The abbey school she attended was destroyed by Allied bombs. Her childhood home, called Les Buisonnets, still stands, however. Many of the family's possessions still remain, including Thérèse's dolls.

In the climate of theological awakening that followed the second Vatican Council in the 1960s, many Catholics cast aside the sugary cult of Thérèse, and her statue was often among the first relegated to the church basement. In recent decades, however, critical editions of her story, restored to its original state, have appeared, as well as her extant letters and the original photographs showing a young nun in a slightly askew habit looking sometimes impish, sometimes pensive. Serious analyses of her work and thought are published with remarkable regularity.

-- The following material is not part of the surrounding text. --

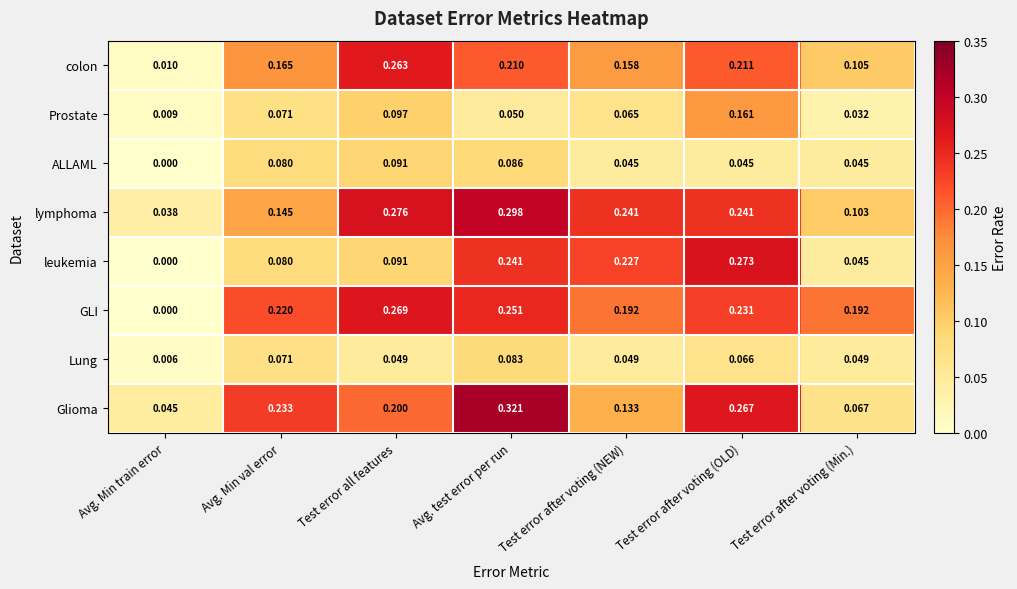

Is the value of Prostate at Test error after voting (NEW) greater than the value of Lung at Test error all features?

Yes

In her writing, if one sifts through the flowery French style of the nineteenth century, one discovers the essence of her spiritual path. She herself pointed to the voice of Wisdom in the Book of Proverbs as her inspiration: "You that are simple, turn in here!" One finds this path of simplicity in many spiritual traditions. It is echoed in today's twelve-step programs: give everything over to the Higher Power. A similar message appears in the form of contemporary slogans: Don't sweat the small stuff. Let go and let God. Hand it over.

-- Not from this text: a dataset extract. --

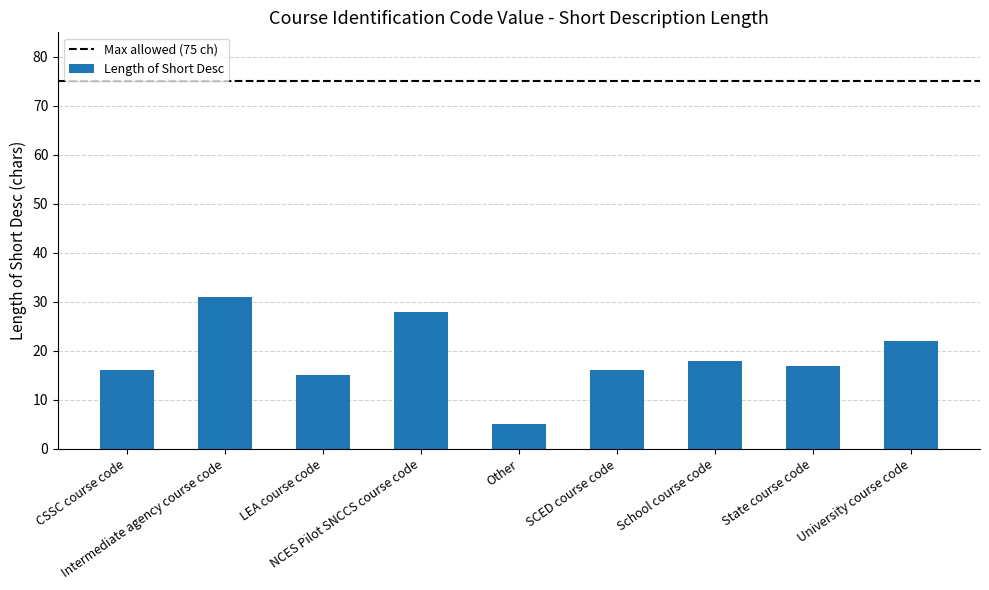

What is the difference between the maximum and second lowest values?

16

The yearning for such a path can be heard in many people's desire for the simple life, for solitude and quiet, for relief from the violent jangling of city noise and the drivel of the world of advertising, from the compulsion to grasp and consume. In the midst of everyday struggles and personal ambition, there is a quest for meaning, a longing to see beyond oneself, to view the world with compassion through the eyes of the heart. Beneath our daily striving, despite the belief that we can have it all and that we are self-made human beings, is the recognition that in the end we are weak and powerless. Wise spiritual guides, Thérèse among them, tell us to embrace that powerlessness and surrender it to what the Buddhists call the Ground of our being—or in Thérèse's Christian language, the loving hands of God. This is the path: simple but not easy. Wise guides also acknowledge that the journey down this path is a lifelong effort.

In the town of Lisieux, despite the souvenir shops, life carries on normally: coffee shops and pubs flourish, children go to school, townspeople hurry home with armfuls of bread and market produce. And inside the monastery chapel, the nuns' voices can be heard singing every day at prayer time. Their hidden lives remain dedicated to her timeless message of joyful trust.


Mary Frances Coady is the author of The Hidden Way, the story of the life and legacy of St.Thérèse's spiritual director, Almire Pichon. Her next book is a biography of the Jesuit Alfred Delp, who was executed by the Nazis in 1945. Tentatively called A Jesuit in Nazi Germany, it will be published by Loyola University Press in 2003. 
 
 

Story of a Soul
 
from The Autobiography of Saint Thérèse of Lisieux: The Story of a Soul 
(New York: Doubleday, Image Books, 2001), 108

From my earliest days I have believed that the Little Flower would be plucked in the springtime of her life. But today my only guide is self-abandonment. I have no other compass. I no longer know how to ask passionately for anything except that the will of God shall be perfectly accomplished in my soul. I can repeat these words of our Father, St. John of the Cross: "I drank deep within the hidden cellar of my Beloved and, when I came forth again, I remembered nothing of the flock I used to look after. My soul is content to serve Him with all its strength. I've finished all other work except that of love. In that is all my delight."

Or rather: "Love has so worked within me that it has transformed my soul into itself."

. . . I know that the Kingdom of God is within us. Jesus has no need of books or doctors of the Church to guide souls. He, the Doctor of doctors, can teach without words. I have never heard Him speak, but I know that He is within me. He guides and inspires me every moment of the day. Just when I need it, a new light shines on my problems. This happens not so much during my hours of prayer as when I'm busy with my daily work.